Back to the future

By |  May 18, 2015 0 Comments

jacksonLast summer I wrote about the complex water regulatory system in California and since then Gov. Jerry Brown went to the mountaintop and discovered much to his surprise that he couldn’t even build a snowman because of the skimpy snow pack! He came down from the mountains and ordered a 25 percent reduction in water use.

The governor may be surprised to learn that some water management districts had already surpassed that number and were at the 30-plus percentile level.

Since I was returning to California in April, I contacted Jeff Jensen, GCSAA’s Southwest regional representative, to see if he could recommend a local superintendent I might visit to discuss the water issues facing golf courses. Jeff recommended that I contact J. Ryan Bentley, superintendent at the 27-hole, North Ranch Country Club in Thousand Oaks, Calif.

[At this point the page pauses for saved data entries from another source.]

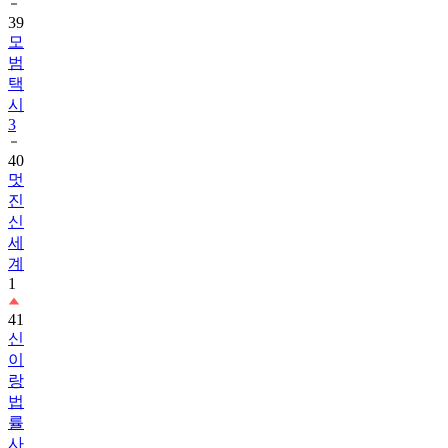
39
모
범
택
시
3
40
멋
진
신
세
계
1
41
신
이
랑
법
률
사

Bentley is engaged in a “turf reduction and landscape restoration” project that will remove around 40 acres of maintained turf from the 106 acres of rough, reducing water use 40-50 percent in those areas. Once the new plant material matures and the irrigation run times can be reduced, the club expects to see close to a 70-percent reduction of overall water use.

Bentley said, “The club realized that water conservation was the future of the club, and they began conservation planning for the past 10 years. They began with reducing potable water use by paying to hook up to a reclaimed water source. The only areas using potable water for irrigation are around the clubhouse and the practice tee.”

But as the water crisis grew and more facilities were switching to reclaimed water, the cost has doubled in the past seven years. The club is now planning to install three wells to blend groundwater with the reclaimed water to moderate rising costs.

Every conservation action and project the club undertakes has to be reviewed and approved by three water authorities: the LA Water District, CAL Water — the club’s primary purveyor — and MET Water, another regional authority. Bentley says they have been great partners in supporting their water use reduction plans. The club has applied for the MET Water District’s Turf Rebate Program, which will help defray some of the up-front costs.

Bentley showed me “The Wall” in the clubhouse, where he posts the annual USGA Turf Advisory Service report, and schematics of each hole showing the color-coded areas that will be converted to naturalized areas. They are designated as “high, medium or low density,” referring to the amount of plant material that will be installed. The low- to-medium-density areas are close to potential “in play” areas and the high-density plantings will be around tees and definite “out of play” areas. There are also photos and descriptions of all the plant material that will be used in the converted areas.

With the focus on water conservation, Bentley assigns one irrigation technician for each of the 9-hole courses. Each tech spends 40-50 hours per week monitoring moisture levels, scouting for hot spots, testing heads and controllers, hand watering, adjusting run times daily and watering newly installed landscape plants.

Beside the obvious turf-reduction areas, Bentley is also on a mission to restore the natural areas that neighbor the golf course by removing invasive trees and plants and replacing them with native plants.

Bentley said he is not alone in the effort to be part of the water conservation solution, “At the last Southern California GCSA chapter meeting, at least 10 other courses said they were also engaged in turf reduction projects. Several of them were not under demanding cut backs, but were doing the projects simply because ‘it was the right thing to do.’”

I was impressed with the club’s vision, the members’ support and Bentley’s relentless attention to detail and his personal enthusiasm for the projects. They get it! Bentley noted that work is under way in each region to develop BMPs for water use and conservation. The future of California is all about water, and they are doing something about it!